# Exercise:
Please print, exactly as written, the line containing "ring tip: (739, 316)" and each line after it through the end of the material; pictures stay out.

# Given records:

■ ■ ■ ■

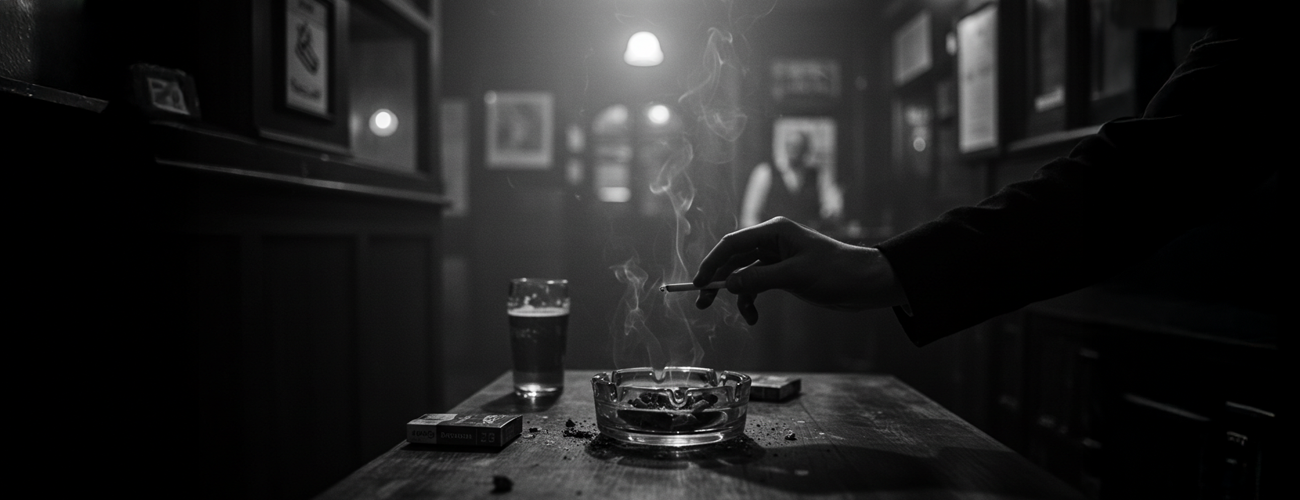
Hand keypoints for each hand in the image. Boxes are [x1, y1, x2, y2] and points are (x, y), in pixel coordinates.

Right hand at [692, 217, 906, 324]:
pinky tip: (754, 317)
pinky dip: (753, 300)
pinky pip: (758, 285)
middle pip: (734, 259)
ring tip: (739, 316)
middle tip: (703, 302)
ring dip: (737, 295)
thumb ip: (759, 280)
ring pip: (745, 275)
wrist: (866, 283)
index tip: (698, 282)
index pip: (733, 244)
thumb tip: (727, 285)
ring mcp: (778, 259)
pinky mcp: (784, 275)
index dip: (712, 262)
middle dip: (719, 280)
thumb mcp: (795, 276)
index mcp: (774, 231)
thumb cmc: (836, 271)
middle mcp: (773, 241)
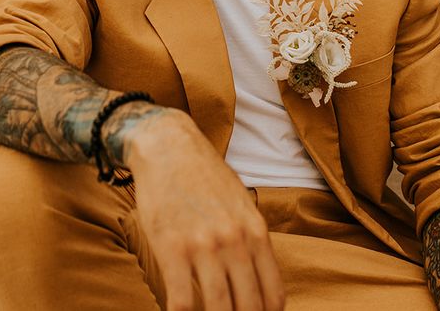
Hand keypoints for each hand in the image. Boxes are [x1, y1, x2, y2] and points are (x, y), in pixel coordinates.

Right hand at [124, 110, 284, 310]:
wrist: (167, 145)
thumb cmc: (202, 173)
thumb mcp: (240, 201)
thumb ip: (251, 237)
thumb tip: (259, 275)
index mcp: (255, 231)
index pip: (273, 295)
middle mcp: (234, 241)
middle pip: (249, 308)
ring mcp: (204, 246)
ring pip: (218, 309)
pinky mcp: (171, 247)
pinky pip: (181, 301)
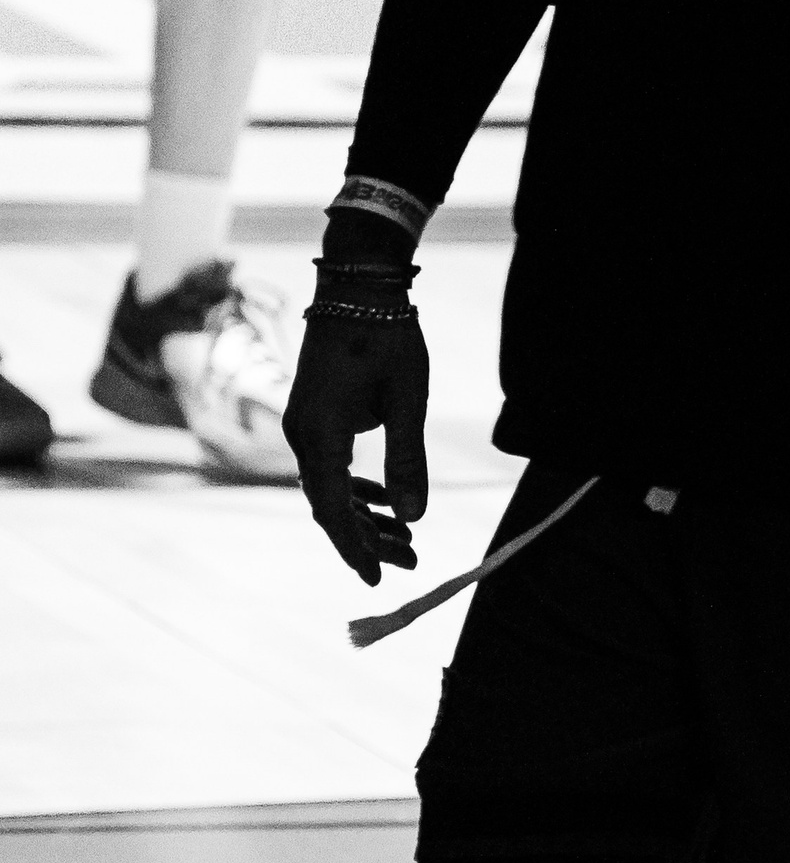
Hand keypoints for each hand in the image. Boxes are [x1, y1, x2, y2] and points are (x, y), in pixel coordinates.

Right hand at [284, 309, 429, 586]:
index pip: (331, 508)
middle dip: (367, 537)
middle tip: (409, 561)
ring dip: (365, 514)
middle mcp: (302, 434)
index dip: (354, 547)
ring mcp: (305, 425)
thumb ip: (407, 459)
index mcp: (320, 433)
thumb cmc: (386, 335)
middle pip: (329, 504)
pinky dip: (357, 488)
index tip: (377, 578)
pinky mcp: (315, 415)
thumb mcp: (407, 399)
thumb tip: (414, 517)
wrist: (357, 285)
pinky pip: (331, 466)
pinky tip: (386, 502)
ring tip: (405, 539)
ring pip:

■ ■ ■ ■

# The answer:
ring tip: (739, 316)
middle tip: (703, 302)
ring dip: (737, 295)
thumb ip: (759, 280)
ring pip: (745, 275)
wrist: (866, 283)
index tip: (698, 282)
index pip: (733, 244)
thumb tip: (727, 285)
ring mcp: (778, 259)
pinky mcp: (784, 275)
index dip: (712, 262)
middle dip: (719, 280)
thumb mcp: (795, 276)
index mcp: (774, 231)
thumb cmc: (836, 271)
middle mcp: (773, 241)
Hand keypoints for each hand in the image. Boxes are [x1, y1, x2, y2] and points are (x, y), in pixel coordinates.

Right hand at [124, 110, 284, 310]:
wrist: (167, 145)
thumb cmc: (202, 173)
thumb mcp: (240, 201)
thumb ip: (251, 237)
thumb tip: (259, 275)
index mcp: (255, 231)
index pip: (273, 295)
middle mcp: (234, 241)
middle pip: (249, 308)
ring mcp: (204, 246)
ring pip: (218, 309)
pinky mcp: (171, 247)
pinky pip: (181, 301)
Hand keypoints for each hand in the image. Boxes are [x1, y1, x2, y2] and points are (x, y), in pixel coordinates.

Right hand at [284, 309, 429, 586]:
index pip: (331, 508)
middle dip: (367, 537)
middle tip: (409, 561)
ring dip: (365, 514)
middle mcp: (302, 434)
index dip: (354, 547)
ring mcp: (305, 425)
thumb ip: (407, 459)
index mcp: (320, 433)
thumb cmc: (386, 335)
middle pip: (329, 504)
pinky dip: (357, 488)
index tip: (377, 578)
pinky mcp: (315, 415)
thumb mcp: (407, 399)
thumb tip: (414, 517)
wrist: (357, 285)
pinky pip: (331, 466)
pinky tip: (386, 502)
ring tip: (405, 539)
ring pip:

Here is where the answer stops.